◆ Task to complete: Spot each line in the data below containing "address" and copy it.

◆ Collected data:
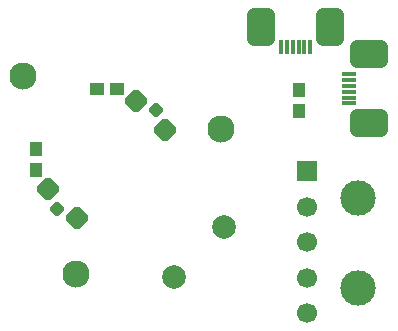
<source format=gbs>
G04 DipTrace 4.2.0.0*
G04 opto board.gbs*
%MOMM*%
G04 #@! TF.FileFunction,Soldermask,Bot*
G04 #@! TF.Part,Single*
%AMOUTLINE1*
4,1,28,
0.83317,-0.29818,
0.29822,-0.83316,
0.21274,-0.89876,
0.11013,-0.94126,
0.00002,-0.95576,
-0.11009,-0.94127,
-0.21269,-0.89877,
-0.29818,-0.83317,
-0.83316,-0.29822,
-0.89876,-0.21274,
-0.94126,-0.11013,
-0.95576,-0.00002,
-0.94127,0.11009,
-0.89877,0.21269,
-0.83317,0.29818,
-0.29822,0.83316,
-0.21274,0.89876,
-0.11013,0.94126,
-0.00002,0.95576,
0.11009,0.94127,
0.21269,0.89877,
0.29818,0.83317,
0.83316,0.29822,
0.89876,0.21274,
0.94126,0.11013,
0.95576,0.00002,
0.94127,-0.11009,
0.89877,-0.21269,
0.83317,-0.29818,
0*%
%AMOUTLINE4*
4,1,28,
0.51497,-0.19212,
0.19215,-0.51497,
0.13773,-0.55673,
0.0713,-0.58424,
0.00001,-0.59363,
-0.07127,-0.58425,
-0.1377,-0.55673,
-0.19212,-0.51497,
-0.51497,-0.19215,
-0.55673,-0.13773,
-0.58424,-0.0713,
-0.59363,-0.00001,
-0.58425,0.07127,
-0.55673,0.1377,
-0.51497,0.19212,
-0.19215,0.51497,
-0.13773,0.55673,
-0.0713,0.58424,
-0.00001,0.59363,
0.07127,0.58425,
0.1377,0.55673,
0.19212,0.51497,
0.51497,0.19215,
0.55673,0.13773,
0.58424,0.0713,
0.59363,0.00001,
0.58425,-0.07127,
0.55673,-0.1377,
0.51497,-0.19212,
0*%
%AMOUTLINE7*
4,1,28,
-0.07828,0.6,
0.07828,0.6,
0.10746,0.59616,
0.13772,0.58363,
0.16369,0.56369,
0.18363,0.53772,
0.19616,0.50746,
0.2,0.47828,
0.2,-0.47828,
0.19616,-0.50746,
0.18363,-0.53772,
0.16369,-0.56369,
0.13772,-0.58363,
0.10746,-0.59616,
0.07828,-0.6,
-0.07828,-0.6,
-0.10746,-0.59616,
-0.13772,-0.58363,
-0.16369,-0.56369,
-0.18363,-0.53772,
-0.19616,-0.50746,
-0.2,-0.47828,
-0.2,0.47828,
-0.19616,0.50746,
-0.18363,0.53772,
-0.16369,0.56369,
-0.13772,0.58363,
-0.10746,0.59616,
-0.07828,0.6,
0*%
%AMOUTLINE10*
4,1,28,
-0.57828,1.6,
0.57828,1.6,
0.73687,1.57912,
0.88772,1.51664,
1.01725,1.41725,
1.11664,1.28772,
1.17912,1.13687,
1.2,0.97828,
1.2,-0.97828,
1.17912,-1.13687,
1.11664,-1.28772,
1.01725,-1.41725,
0.88772,-1.51664,
0.73687,-1.57912,
0.57828,-1.6,
-0.57828,-1.6,
-0.73687,-1.57912,
-0.88772,-1.51664,
-1.01725,-1.41725,
-1.11664,-1.28772,
-1.17912,-1.13687,
-1.2,-0.97828,
-1.2,0.97828,
-1.17912,1.13687,
-1.11664,1.28772,
-1.01725,1.41725,
-0.88772,1.51664,
-0.73687,1.57912,
-0.57828,1.6,
0*%
%AMOUTLINE13*
4,1,28,
0.6,0.0783,
0.6,-0.07825,
0.59616,-0.10744,
0.58363,-0.13769,
0.5637,-0.16367,
0.53772,-0.18361,
0.50747,-0.19614,
0.47829,-0.19998,
-0.47827,-0.20002,
-0.50746,-0.19618,
-0.53771,-0.18365,
-0.56369,-0.16372,
-0.58362,-0.13774,
-0.59615,-0.10749,
-0.6,-0.0783,
-0.6,0.07825,
-0.59616,0.10744,
-0.58363,0.13769,
-0.5637,0.16367,
-0.53772,0.18361,
-0.50747,0.19614,
-0.47829,0.19998,
0.47827,0.20002,
0.50746,0.19618,
0.53771,0.18365,
0.56369,0.16372,
0.58362,0.13774,
0.59615,0.10749,
0.6,0.0783,
0*%
%AMOUTLINE16*
4,1,28,
1.59998,0.57834,
1.60002,-0.57821,
1.57915,-0.73681,
1.51668,-0.88765,
1.41729,-1.01719,
1.28776,-1.11659,
1.13692,-1.17907,
0.97833,-1.19996,
-0.97823,-1.20004,
-1.13683,-1.17917,
-1.28767,-1.11669,
-1.41721,-1.0173,
-1.5166,-0.88778,
-1.57909,-0.73694,
-1.59998,-0.57834,
-1.60002,0.57821,
-1.57915,0.73681,
-1.51668,0.88765,
-1.41729,1.01719,
-1.28776,1.11659,
-1.13692,1.17907,
-0.97833,1.19996,
0.97823,1.20004,
1.13683,1.17917,
1.28767,1.11669,
1.41721,1.0173,
1.5166,0.88778,
1.57909,0.73694,
1.59998,0.57834,
0*%
%AMOUTLINE19*
4,1,28,
-0.83318,0.29818,
-0.29823,0.83316,
-0.21274,0.89876,
-0.11014,0.94126,
-0.00003,0.95576,
0.11008,0.94127,
0.21269,0.89877,
0.29818,0.83318,
0.83316,0.29823,
0.89876,0.21274,
0.94126,0.11014,
0.95576,0.00003,
0.94127,-0.11008,
0.89877,-0.21269,
0.83318,-0.29818,
0.29823,-0.83316,
0.21274,-0.89876,
0.11014,-0.94126,
0.00003,-0.95576,
-0.11008,-0.94127,
-0.21269,-0.89877,
-0.29818,-0.83318,
-0.83316,-0.29823,
-0.89876,-0.21274,
-0.94126,-0.11014,
-0.95576,-0.00003,
-0.94127,0.11008,
-0.89877,0.21269,
-0.83318,0.29818,
0*%
%AMOUTLINE22*
4,1,28,
-0.51498,0.19212,
-0.19215,0.51496,
-0.13773,0.55672,
-0.07131,0.58424,
-0.00002,0.59363,
0.07127,0.58425,
0.1377,0.55673,
0.19212,0.51498,
0.51496,0.19215,
0.55672,0.13773,
0.58424,0.07131,
0.59363,0.00002,
0.58425,-0.07127,
0.55673,-0.1377,
0.51498,-0.19212,
0.19215,-0.51496,
0.13773,-0.55672,
0.07131,-0.58424,
0.00002,-0.59363,
-0.07127,-0.58425,
-0.1377,-0.55673,
-0.19212,-0.51498,
-0.51496,-0.19215,
-0.55672,-0.13773,
-0.58424,-0.07131,
-0.59363,-0.00002,
-0.58425,0.07127,
-0.55673,0.1377,
-0.51498,0.19212,
0*%
%ADD25C,2.0*%
%ADD26C,2.3*%
%ADD27C,3.0*%
%ADD32R,1.1X1.2*%
%ADD34R,1.2X1.1*%
%ADD36R,1.2X0.4*%
%ADD38R,0.4X1.2*%
%ADD40C,1.7*%
%ADD42R,1.7X1.7*%
%ADD47OUTLINE1*%
%ADD50OUTLINE4*%
%ADD53OUTLINE7*%
%ADD56OUTLINE10*%
%ADD59OUTLINE13*%
%ADD62OUTLINE16*%
%ADD65OUTLINE19*%
%ADD68OUTLINE22*%
%FSLAX35Y35*%
G04*
G71*
G90*
G75*
G01*
G04 BotMask*
%LPD*%
D47*
X-498745Y-251260D3*
X-251252Y-498741D3*
D50*
X-420959Y-420964D3*
D25*
X995900Y-575000D3*
D26*
X965900Y258800D3*
X-707100Y707100D3*
X-258800Y-965900D3*
D25*
X575000Y-995900D3*
D42*
X1700000Y-100000D3*
D40*
Y-400000D3*
Y-700000D3*
Y-1000000D3*
Y-1300000D3*
D27*
X2130000Y-325000D3*
Y-1085000D3*
D38*
X1725000Y955000D3*
D53*
X1675000D3*
X1625000D3*
X1575000D3*
X1525000D3*
X1475000D3*
D56*
X1892000Y1125000D3*
X1308000D3*
D36*
X2055005Y474992D3*
D59*
X2055003Y524992D3*
X2055001Y574992D3*
X2054999Y624992D3*
X2054997Y674992D3*
X2054995Y724992D3*
D62*
X2225012Y307999D3*
X2224988Y891999D3*
D65*
X498746Y251261D3*
X251251Y498741D3*
D68*
X420959Y420964D3*
D34*
X85000Y600002D3*
X-85000Y599998D3*
D32*
X-599998Y-85000D3*
X-600002Y85000D3*
X1624998Y585000D3*
X1625002Y415000D3*
M02*

</source>
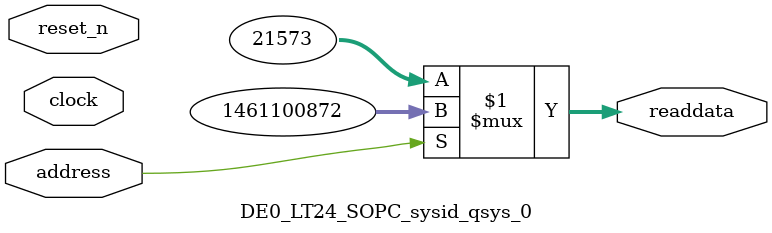
<source format=v>

`timescale 1ns / 1ps
// synthesis translate_on

// turn off superfluous verilog processor warnings 
// altera message_level Level1 
// altera message_off 10034 10035 10036 10037 10230 10240 10030 

module DE0_LT24_SOPC_sysid_qsys_0 (
               // inputs:
                address,
                clock,
                reset_n,

               // outputs:
                readdata
             )
;

  output  [ 31: 0] readdata;
  input            address;
  input            clock;
  input            reset_n;

  wire    [ 31: 0] readdata;
  //control_slave, which is an e_avalon_slave
  assign readdata = address ? 1461100872 : 21573;

endmodule




</source>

◆ Answer section:
                address,
  input            address;
  assign readdata = address ? 1461100872 : 21573;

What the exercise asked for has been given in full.